** Opening DATA RECORDS block **

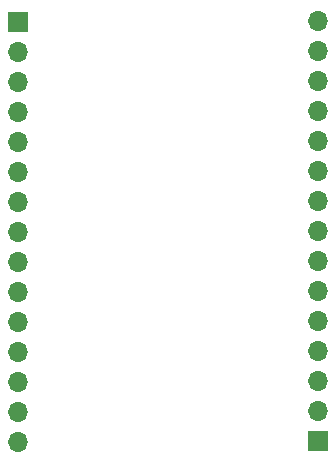
<source format=gbr>
G04 #@! TF.GenerationSoftware,KiCad,Pcbnew,(5.1.6)-1*
G04 #@! TF.CreationDate,2020-12-13T19:23:20+01:00*
G04 #@! TF.ProjectId,ACM Breakout,41434d20-4272-4656-916b-6f75742e6b69,rev?*
G04 #@! TF.SameCoordinates,Original*
G04 #@! TF.FileFunction,Copper,L2,Bot*
G04 #@! TF.FilePolarity,Positive*
%FSLAX46Y46*%
G04 Gerber Fmt 4.6, Leading zero omitted, Abs format (unit mm)*
G04 Created by KiCad (PCBNEW (5.1.6)-1) date 2020-12-13 19:23:20*
%MOMM*%
%LPD*%
G01*
G04 APERTURE LIST*
G04 #@! TA.AperFunction,ComponentPad*
%ADD10R,1.700000X1.700000*%
G04 #@! TD*
G04 #@! TA.AperFunction,ComponentPad*
%ADD11O,1.700000X1.700000*%
G04 #@! TD*
G04 APERTURE END LIST*
D10*
X-12700000Y19000000D03*
D11*
X-12700000Y16460000D03*
X-12700000Y13920000D03*
X-12700000Y11380000D03*
X-12700000Y8840000D03*
X-12700000Y6300000D03*
X-12700000Y3760000D03*
X-12700000Y1220000D03*
X-12700000Y-1320000D03*
X-12700000Y-3860000D03*
X-12700000Y-6400000D03*
X-12700000Y-8940000D03*
X-12700000Y-11480000D03*
X-12700000Y-14020000D03*
X-12700000Y-16560000D03*
X12700000Y19100000D03*
X12700000Y16560000D03*
X12700000Y14020000D03*
X12700000Y11480000D03*
X12700000Y8940000D03*
X12700000Y6400000D03*
X12700000Y3860000D03*
X12700000Y1320000D03*
X12700000Y-1220000D03*
X12700000Y-3760000D03*
X12700000Y-6300000D03*
X12700000Y-8840000D03*
X12700000Y-11380000D03*
X12700000Y-13920000D03*
D10*
X12700000Y-16460000D03*
M02*

</source>
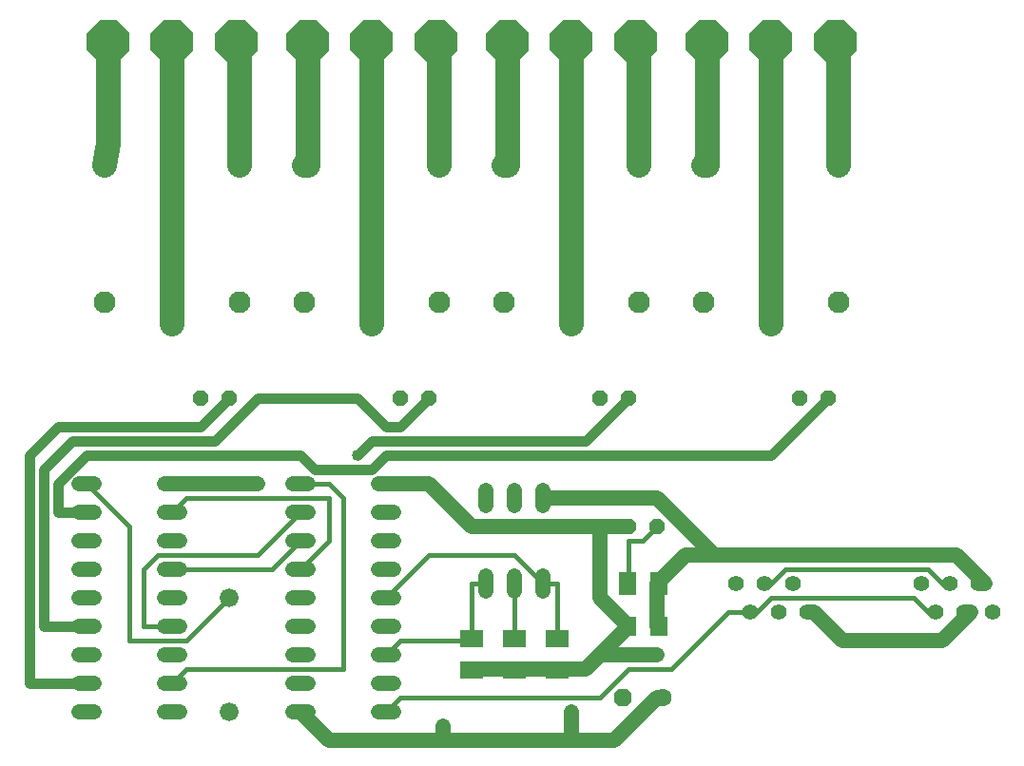
<source format=gbl>
G75*
G70*
%OFA0B0*%
%FSLAX24Y24*%
%IPPOS*%
%LPD*%
%AMOC8*
5,1,8,0,0,1.08239X$1,22.5*
%
%ADD10OC8,0.0520*%
%ADD11C,0.0554*%
%ADD12C,0.0520*%
%ADD13C,0.0660*%
%ADD14R,0.0630X0.0787*%
%ADD15R,0.0787X0.0630*%
%ADD16R,0.0630X0.0709*%
%ADD17OC8,0.0630*%
%ADD18C,0.0630*%
%ADD19C,0.0768*%
%ADD20OC8,0.1500*%
%ADD21C,0.0540*%
%ADD22C,0.0400*%
%ADD23C,0.0360*%
%ADD24C,0.0180*%
%ADD25C,0.0860*%
D10*
X009600Y013204D03*
X010600Y013204D03*
X016600Y013204D03*
X017600Y013204D03*
X023600Y013204D03*
X024600Y013204D03*
X024600Y008704D03*
X025600Y008704D03*
X030600Y013204D03*
X031600Y013204D03*
D11*
X030350Y006704D03*
X029350Y006704D03*
X028350Y006704D03*
X028850Y005704D03*
X029850Y005704D03*
X030850Y005704D03*
X034850Y006704D03*
X035850Y006704D03*
X036850Y006704D03*
X036350Y005704D03*
X037350Y005704D03*
X035350Y005704D03*
D12*
X021600Y006444D02*
X021600Y006964D01*
X020600Y006964D02*
X020600Y006444D01*
X019600Y006444D02*
X019600Y006964D01*
X019600Y009444D02*
X019600Y009964D01*
X020600Y009964D02*
X020600Y009444D01*
X021600Y009444D02*
X021600Y009964D01*
X016360Y010204D02*
X015840Y010204D01*
X015840Y009204D02*
X016360Y009204D01*
X016360Y008204D02*
X015840Y008204D01*
X015840Y007204D02*
X016360Y007204D01*
X016360Y006204D02*
X015840Y006204D01*
X015840Y005204D02*
X016360Y005204D01*
X016360Y004204D02*
X015840Y004204D01*
X015840Y003204D02*
X016360Y003204D01*
X016360Y002204D02*
X015840Y002204D01*
X013360Y002204D02*
X012840Y002204D01*
X012840Y003204D02*
X013360Y003204D01*
X013360Y004204D02*
X012840Y004204D01*
X012840Y005204D02*
X013360Y005204D01*
X013360Y006204D02*
X012840Y006204D01*
X012840Y007204D02*
X013360Y007204D01*
X013360Y008204D02*
X012840Y008204D01*
X012840Y009204D02*
X013360Y009204D01*
X013360Y010204D02*
X012840Y010204D01*
X008860Y010204D02*
X008340Y010204D01*
X008340Y009204D02*
X008860Y009204D01*
X008860Y008204D02*
X008340Y008204D01*
X008340Y007204D02*
X008860Y007204D01*
X008860Y006204D02*
X008340Y006204D01*
X008340Y005204D02*
X008860Y005204D01*
X008860Y004204D02*
X008340Y004204D01*
X008340Y003204D02*
X008860Y003204D01*
X008860Y002204D02*
X008340Y002204D01*
X005860Y002204D02*
X005340Y002204D01*
X005340Y003204D02*
X005860Y003204D01*
X005860Y004204D02*
X005340Y004204D01*
X005340Y005204D02*
X005860Y005204D01*
X005860Y006204D02*
X005340Y006204D01*
X005340Y007204D02*
X005860Y007204D01*
X005860Y008204D02*
X005340Y008204D01*
X005340Y009204D02*
X005860Y009204D01*
X005860Y010204D02*
X005340Y010204D01*
D13*
X010600Y006204D03*
X010600Y002204D03*
D14*
X024549Y006704D03*
X025651Y006704D03*
D15*
X022100Y004755D03*
X022100Y003653D03*
X020600Y003653D03*
X020600Y004755D03*
X019100Y004755D03*
X019100Y003653D03*
D16*
X024549Y005204D03*
X025651Y005204D03*
D17*
X024400Y002704D03*
D18*
X025800Y002704D03*
D19*
X022600Y015779D03*
X024962Y016566D03*
X027238Y016566D03*
X029600Y015779D03*
X031962Y016566D03*
X031962Y021369D03*
X027238Y021369D03*
X024962Y021369D03*
X020238Y021369D03*
X017962Y021369D03*
X013238Y021369D03*
X010962Y021369D03*
X006238Y021369D03*
X006238Y016566D03*
X008600Y015779D03*
X010962Y016566D03*
X013238Y016566D03*
X015600Y015779D03*
X017962Y016566D03*
X020238Y016566D03*
D20*
X020350Y025704D03*
X022600Y025704D03*
X024850Y025704D03*
X027350Y025704D03*
X029600Y025704D03*
X031850Y025704D03*
X017850Y025704D03*
X015600Y025704D03*
X013350Y025704D03*
X010850Y025704D03*
X008600Y025704D03*
X006350Y025704D03*
D21*
X008600Y010204D02*
X011600Y010204D01*
X016100Y010204D02*
X017600Y010204D01*
X019100Y008704D01*
X023600Y008704D01*
X024600Y008704D01*
X023600Y008704D02*
X023600Y006204D01*
X024600Y005204D01*
X024549Y005204D01*
X024600Y005204D02*
X023600Y004204D01*
X025600Y004204D01*
X025600Y005204D02*
X025651Y005204D01*
X025600Y005204D02*
X025600Y006704D01*
X025651Y006704D01*
X025600Y006704D02*
X026600Y007704D01*
X027600Y007704D01*
X025600Y009704D01*
X021600Y009704D01*
X027600Y007704D02*
X036100Y007704D01*
X037100Y006704D01*
X036850Y006704D01*
X036600Y005704D02*
X036350Y005704D01*
X036600Y005704D02*
X035600Y004704D01*
X032100Y004704D01*
X031100Y005704D01*
X030850Y005704D01*
X025800Y002704D02*
X025600Y002704D01*
X024100Y001204D01*
X022600Y001204D01*
X022600Y002204D01*
X022600Y001204D02*
X018100Y001204D01*
X018100Y001704D01*
X018100Y001204D02*
X014100Y001204D01*
X013100Y002204D01*
X019100Y003653D02*
X019100Y003704D01*
X020600Y003704D01*
X020600Y003653D01*
X020600Y003704D02*
X022100Y003704D01*
X022100Y003653D01*
X022100Y003704D02*
X023100Y003704D01*
X023600Y004204D01*
D22*
X025600Y004204D03*
X022600Y002204D03*
X018100Y001704D03*
X011600Y010204D03*
X015100Y011204D03*
D23*
X005600Y003204D02*
X003600Y003204D01*
X003600Y011204D01*
X004600Y012204D01*
X009600Y012204D01*
X010600Y013204D01*
X011600Y013204D02*
X010100Y011704D01*
X005100Y011704D01*
X004100Y010704D01*
X004100Y005204D01*
X005600Y005204D01*
X005600Y009204D02*
X004600Y009204D01*
X004600Y010204D01*
X005600Y011204D01*
X013100Y011204D01*
X013600Y010704D01*
X015600Y010704D01*
X016100Y011204D01*
X029600Y011204D01*
X031600Y013204D01*
X024600Y013204D02*
X023100Y011704D01*
X015600Y011704D01*
X015100Y011204D01*
X016100Y012204D02*
X015100Y013204D01*
X011600Y013204D01*
X016100Y012204D02*
X016600Y012204D01*
X017600Y013204D01*
D24*
X014600Y009704D02*
X014100Y010204D01*
X013100Y010204D01*
X014100Y009704D02*
X009100Y009704D01*
X008600Y009204D01*
X007100Y008704D02*
X007100Y004704D01*
X009100Y004704D01*
X010600Y006204D01*
X012100Y007204D02*
X008600Y007204D01*
X008100Y007704D02*
X007600Y007204D01*
X007600Y005204D01*
X008600Y005204D01*
X009100Y003704D02*
X008600Y003204D01*
X009100Y003704D02*
X014600Y003704D01*
X014600Y009704D01*
X014100Y009704D02*
X014100Y008204D01*
X013100Y007204D01*
X012100Y007204D02*
X013100Y008204D01*
X013100Y009204D02*
X011600Y007704D01*
X008100Y007704D01*
X007100Y008704D02*
X005600Y010204D01*
X016100Y006204D02*
X017600Y007704D01*
X020600Y007704D01*
X021600Y006704D01*
X022100Y006704D01*
X022100Y004755D01*
X022100Y004704D01*
X020600Y004704D02*
X020600Y004755D01*
X020600Y006704D01*
X019600Y006704D02*
X019100Y006704D01*
X019100Y004755D01*
X019100Y004704D01*
X016600Y004704D01*
X016100Y004204D01*
X016600Y002704D02*
X023600Y002704D01*
X024600Y003704D01*
X026100Y003704D01*
X028100Y005704D01*
X028850Y005704D01*
X029100Y005704D01*
X029600Y006204D01*
X034600Y006204D01*
X035100Y005704D01*
X035350Y005704D01*
X035600Y006704D02*
X035850Y006704D01*
X035600Y006704D02*
X035100Y007204D01*
X030100Y007204D01*
X029600Y006704D01*
X029350Y006704D01*
X025600Y008704D02*
X025100Y008204D01*
X024600Y008204D01*
X024600Y006704D01*
X024549Y006704D01*
X016600Y002704D02*
X016100Y002204D01*
D25*
X015600Y015779D02*
X015600Y025704D01*
X013350Y025704D02*
X013350Y021369D01*
X013238Y021369D01*
X010962Y021369D02*
X010962Y025704D01*
X010850Y025704D01*
X008600Y025704D02*
X008600Y015779D01*
X006238Y021369D02*
X006350Y022119D01*
X006350Y025704D01*
X017850Y025704D02*
X017962Y025704D01*
X017962Y021369D01*
X020238Y021369D02*
X020350Y021369D01*
X020350Y025704D01*
X022600Y025704D02*
X022600Y015779D01*
X029600Y015779D02*
X029600Y025704D01*
X027350Y025704D02*
X027350Y021369D01*
X027238Y021369D01*
X024962Y021369D02*
X024962Y025704D01*
X024850Y025704D01*
X031850Y025704D02*
X031962Y025704D01*
X031962Y021369D01*
M02*

</source>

** Closing DATA RECORDS block **

# [WHAT NEEDS TO BE DONE]
If a line of the records above includes the word "LIST", count it; state the final number with no other words.

# [SOLUTION TO THIS TASK]
2